• **Exercise**: Before you return the lines below, strip out any images and keep every word as written.
------------------------------------------------
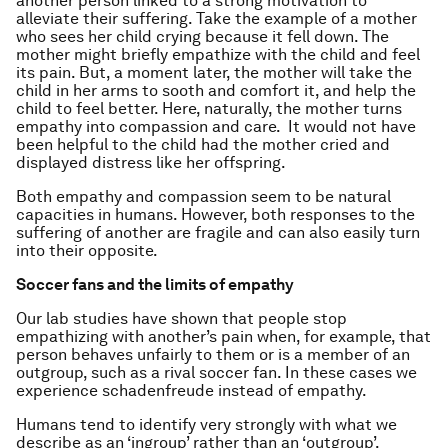
another person linked to a strong motivation to
alleviate their suffering. Take the example of a mother
who sees her child crying because it fell down. The
mother might briefly empathize with the child and feel
its pain. But, a moment later, the mother will take the
child in her arms to sooth and comfort it, and help the
child to feel better. Here, naturally, the mother turns
empathy into compassion and care. It would not have
been helpful to the child had the mother cried and
displayed distress like her offspring.
Both empathy and compassion seem to be natural
capacities in humans. However, both responses to the
suffering of another are fragile and can also easily turn
into their opposite.
Soccer fans and the limits of empathy
Our lab studies have shown that people stop
empathizing with another’s pain when, for example, that
person behaves unfairly to them or is a member of an
outgroup, such as a rival soccer fan. In these cases we
experience schadenfreude instead of empathy.
Humans tend to identify very strongly with what we
describe as an ‘ingroup’ rather than an ‘outgroup’.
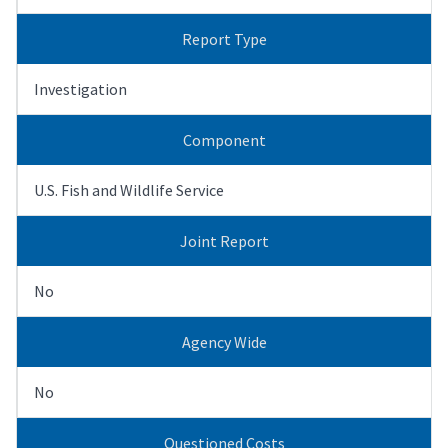
Report Type
Investigation
Component
U.S. Fish and Wildlife Service
Joint Report
No
Agency Wide
No
Questioned Costs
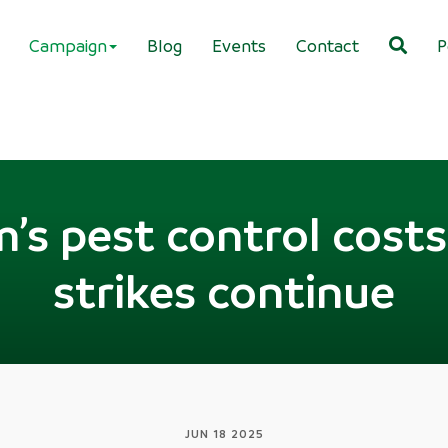
Campaign
Blog
Events
Contact
P
’s pest control costs 
strikes continue
JUN 18 2025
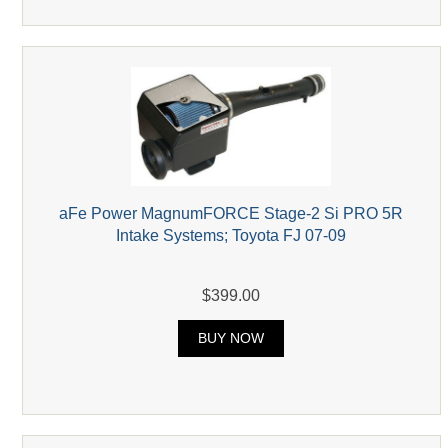
aFe Power MagnumFORCE Stage-2 Si PRO 5R
Intake Systems; Toyota FJ 07-09
$399.00
BUY NOW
------------------------------------------------
• **Solution for this problem**:
another person linked to a strong motivation to
alleviate their suffering. Take the example of a mother
who sees her child crying because it fell down. The
mother might briefly empathize with the child and feel
its pain. But, a moment later, the mother will take the
child in her arms to sooth and comfort it, and help the
child to feel better. Here, naturally, the mother turns
empathy into compassion and care. It would not have
been helpful to the child had the mother cried and
displayed distress like her offspring.
Both empathy and compassion seem to be natural
capacities in humans. However, both responses to the
suffering of another are fragile and can also easily turn
into their opposite.
Soccer fans and the limits of empathy
Our lab studies have shown that people stop
empathizing with another’s pain when, for example, that
person behaves unfairly to them or is a member of an
outgroup, such as a rival soccer fan. In these cases we
experience schadenfreude instead of empathy.
Humans tend to identify very strongly with what we
describe as an ‘ingroup’ rather than an ‘outgroup’.
Report Type
Investigation
Component
U.S. Fish and Wildlife Service
Joint Report
No
Agency Wide
No
Questioned Costs
Campaign
Blog
Events
Contact
P
’s pest control costs 
strikes continue
JUN 18 2025
aFe Power MagnumFORCE Stage-2 Si PRO 5R
Intake Systems; Toyota FJ 07-09
$399.00
BUY NOW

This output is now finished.